DENPASAR – Setelah Gubernur Bali Wayan Koster meminta proyek reklamasi Pelabuhan Benoa dihentikan, langkah serupa dilakukan DPRD Bali,
Majelis Utama Desa Adat (MUDA), Parisada Hindu Darma Indonesia (PHDI) Provinsi Bali, dan Forum Kerukunan Umat Beragama (FKUB) Bali melakukan langkah serupa.
Mereka menyatakan sepakat menghentikan reklamasi yang dilakukan oleh PT Pelabuhan Indonesia (Pelindo) III di kawasan Pelabuhan Benoa.

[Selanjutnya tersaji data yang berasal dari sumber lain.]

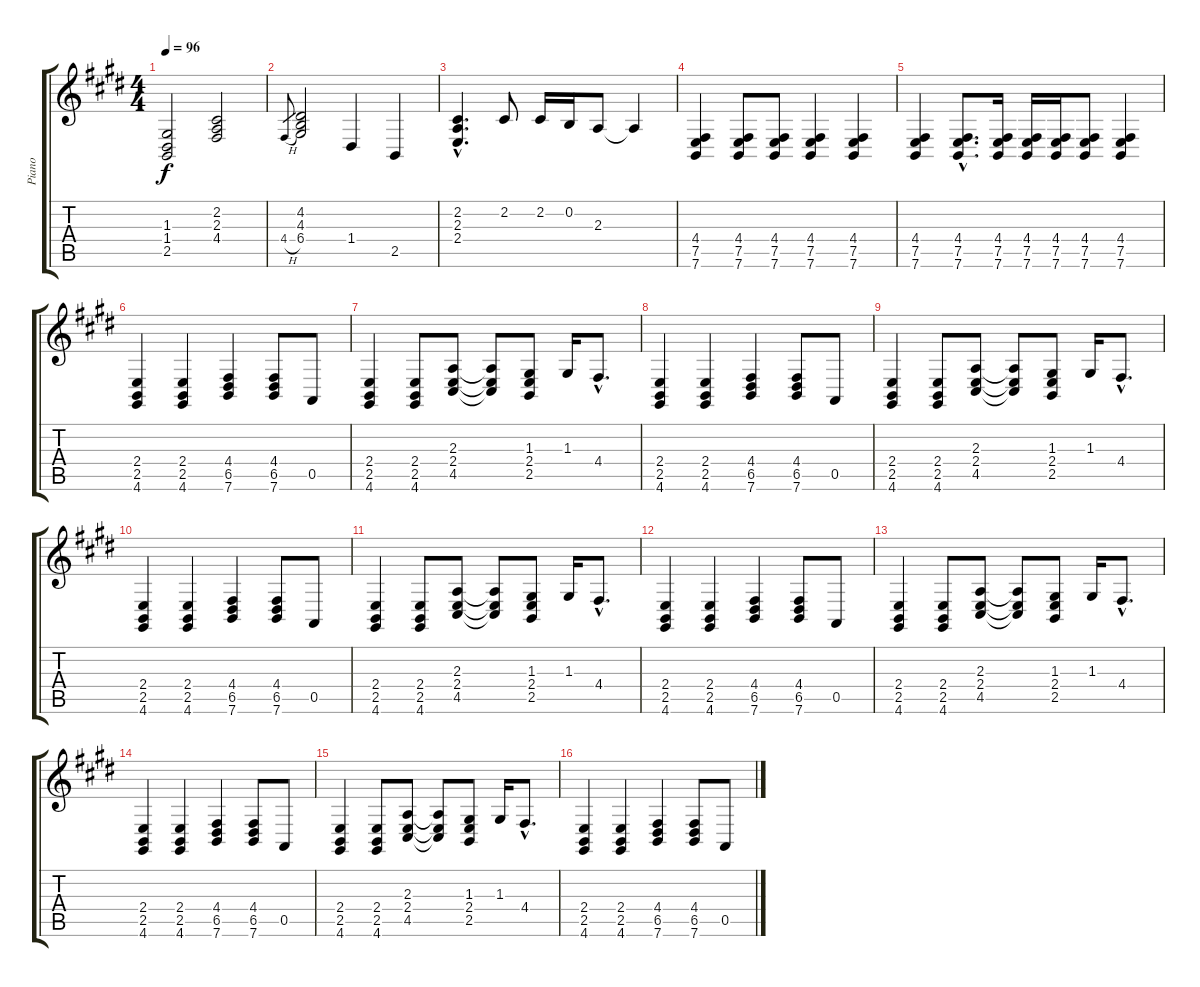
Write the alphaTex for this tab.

\track ("Piano" "Piano") {instrument acousticgrandpiano}
\staff {score tabs}
\tuning (E4 B3 G3 D3 A2 E2) {hide}
\ts (4 4)
\tempo 96
\clef g2
\ks e
(1.3 1.4 2.5).2{dy f} (2.2 2.3 4.4).2 |
4.4{h}.8{gr} (4.2 4.3 6.4).2 1.4.4 2.5.4 |
(2.2{hac} 2.3{hac} 2.4{hac}).4{d} 2.2.8 2.2.16 0.2.16 2.3.8 2.3{t}.4 |
(4.4 7.5 7.6).4 (4.4 7.5 7.6).8 (4.4 7.5 7.6).8 (4.4 7.5 7.6).4 (4.4 7.5 7.6).4 |
(4.4 7.5 7.6).4 (4.4{hac} 7.5{hac} 7.6{hac}).8{d} (4.4 7.5 7.6).16 (4.4 7.5 7.6).16 (4.4 7.5 7.6).16 (4.4 7.5 7.6).8 (4.4 7.5 7.6).4 |
(2.4 2.5 4.6).4 (2.4 2.5 4.6).4 (4.4 6.5 7.6).4 (4.4 6.5 7.6).8 0.5.8 |
(2.4 2.5 4.6).4 (2.4 2.5 4.6).8 (2.3 2.4 4.5).8 (2.3{t} 2.4{t} 4.5{t}).8 (1.3 2.4 2.5).8 1.3.16 4.4{hac}.8{d} |
(2.4 2.5 4.6).4 (2.4 2.5 4.6).4 (4.4 6.5 7.6).4 (4.4 6.5 7.6).8 0.5.8 |
(2.4 2.5 4.6).4 (2.4 2.5 4.6).8 (2.3 2.4 4.5).8 (2.3{t} 2.4{t} 4.5{t}).8 (1.3 2.4 2.5).8 1.3.16 4.4{hac}.8{d} |
(2.4 2.5 4.6).4 (2.4 2.5 4.6).4 (4.4 6.5 7.6).4 (4.4 6.5 7.6).8 0.5.8 |
(2.4 2.5 4.6).4 (2.4 2.5 4.6).8 (2.3 2.4 4.5).8 (2.3{t} 2.4{t} 4.5{t}).8 (1.3 2.4 2.5).8 1.3.16 4.4{hac}.8{d} |
(2.4 2.5 4.6).4 (2.4 2.5 4.6).4 (4.4 6.5 7.6).4 (4.4 6.5 7.6).8 0.5.8 |
(2.4 2.5 4.6).4 (2.4 2.5 4.6).8 (2.3 2.4 4.5).8 (2.3{t} 2.4{t} 4.5{t}).8 (1.3 2.4 2.5).8 1.3.16 4.4{hac}.8{d} |
(2.4 2.5 4.6).4 (2.4 2.5 4.6).4 (4.4 6.5 7.6).4 (4.4 6.5 7.6).8 0.5.8 |
(2.4 2.5 4.6).4 (2.4 2.5 4.6).8 (2.3 2.4 4.5).8 (2.3{t} 2.4{t} 4.5{t}).8 (1.3 2.4 2.5).8 1.3.16 4.4{hac}.8{d} |
(2.4 2.5 4.6).4 (2.4 2.5 4.6).4 (4.4 6.5 7.6).4 (4.4 6.5 7.6).8 0.5.8
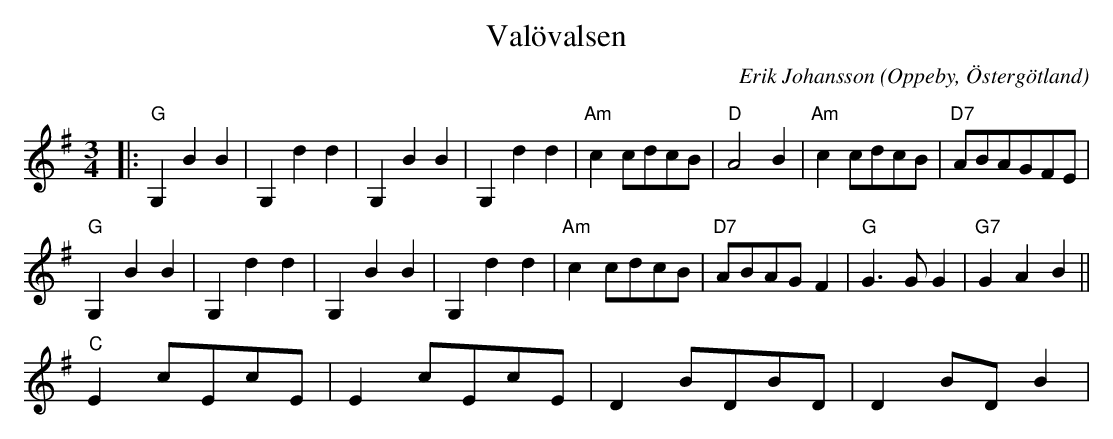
X:1
T:Valövalsen
C:Erik Johansson
O:Oppeby, Östergötland
Q:140
M:3/4
L:1/8
K:G
|:"G"G,2B2B2|G,2d2d2 |G,2B2B2|G,2d2d2 |"Am" c2 cdcB| "D" A4 B2 | "Am" c2 cdcB |"D7" ABAGFE |
"G"G,2B2B2|G,2d2d2 |G,2B2B2|G,2d2d2 |"Am" c2 cdcB| "D7" ABAGF2 | "G" G3 G G2 |"G7" G2A2B2 ||
"C" E2 cEcE |E2 cEcE| D2 BDBD | D2 BD B2 |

DPRD Bali mengirim surat dukungan kepada gubernur Bali Wayan Koster dengan surat nomor : 091.1/2692/DPRD perihal dukungan penghentian kegiatan reklamasi.
Secara rinci, DPRD Bali memberikan sejumlah alasan mendukung Gubernur Wayan Koster menghentikan proyek reklamasi perluasan Pelabuhan Benoa.
1. Bahwa pengembangan kawasan Pelabuhan Benoa mengakibatkan rusaknya lingkungan serta kematian vegetasi hutan mangrove beserta ekosistem serta terganggunya wilayah yang disucikan dan hilangnya keindahan alam di kawasan perairan Teluk Benoa.
Bahwa dampak pelaksanaan pengembangan kawasan Pelabuhan Benoa dimaksud tidak sesuai visi daerah Bali Nangun Sat Kerthi Loka Bali melalui pola pembangunan semesta
berencana menuju Bali era baru yang mengandung makna “menjaga kesucian dan keharmonisan alam Bali beserta isinya, untuk mewujudkan kehidupan karma Bali yang sejahtera dan bahagia sekala niskala.
2. Memperhatikan poin 1 dan 2 maka DPRD Provinsi Bali mendukung Gubernur Bali terhadap penghentian kegiatan reklamasi
pelaksanaan pengembangan kawasan Pelabuhan Benoa, serta langkah-langkah perbaikan sebagai akibat dampak pengembangan dimaksud.
Selain itu, kesepakatan ketiga lembaga MUDA, PHDI, dan FKUB untuk menghentikan reklamasi di Tanjung Benoa ini disampaikan dalam konferensi press dengan awak media di Sekretariat MUDA, Kantor Dinas Kebudayaan Bali Lantai II, pada Senin (26/8)
“Saya mewakili FKUB, ada enam agama yang saya wakili di Bali dan sebagai Bendesa Agung dan atas nama masyarakat desa adat Provinsi Bali,
kami sangat mendukung surat yang dikeluarkan Gubernur Bali Wayan Koster untuk menghentikan reklmasi,” kata Bendesa Agung MUDA yang juga ketua Umum Asosiasi FKUB Indonesia, Ida Pengelingsir Agung Putra Sukahet.
Selain mendukung, pihaknya juga mengaku senang dan akan mengawal keputusan tersebut.
Menurutnya, sejak awal pelaksanaan reklamasi tahun 2012 lalu, telah banyak terjadi polemik di masyarakat.
Dan, menurutnya, memang reklamasi yang dilaksanakan Pelindo di Tanjung Benoa ini memang banyak menuai masalah baik darj segi perijinan maupun dampak lingkungan.
“Sebanyak 85 hektare yang direklamasi sudah mematikan mangrove, biota laut, dan secara teknis setelah kami cermati
laporan-laporan dari Dinas Lingkungan Hidup Provinsi Bali, secara teknis juga sangat bermasalah,” katanya.
Oleh karenanya pihaknya meminta Pelindo dan jajarannya segera menghentikan dan memulihkan kembali suasana di lokasi reklamasi.
“Kami semua mendukung keputusan gubernur, bahwa di sana tidak boleh dijadikan wilayah komersial dan kami minta dijadikan kawasan hijau,” imbuhnya.
Sukahet mengatakan langkah yang dilakukan Koster sangat tepat dan bijaksana dikarenakan kebijakan tersebut berdasarkan aspirasi dari masyarakat dan juga kajian dari berbagai disiplin ilmu yang dihimpun.
Langkah ini dianggapnya sebagai upaya untuk mengembalikan ketenteraman supaya pembangunan di Bali sungguh-sungguh didasarkan semangat dan jiwa Tri Hita Karana.
“Agar visi Nangun Sat Kerthi Loka Bali tercapai memang harus dilaksanakan konsekuen dan bertanggungjawab serta ketegasan dari gubernur,” katanya.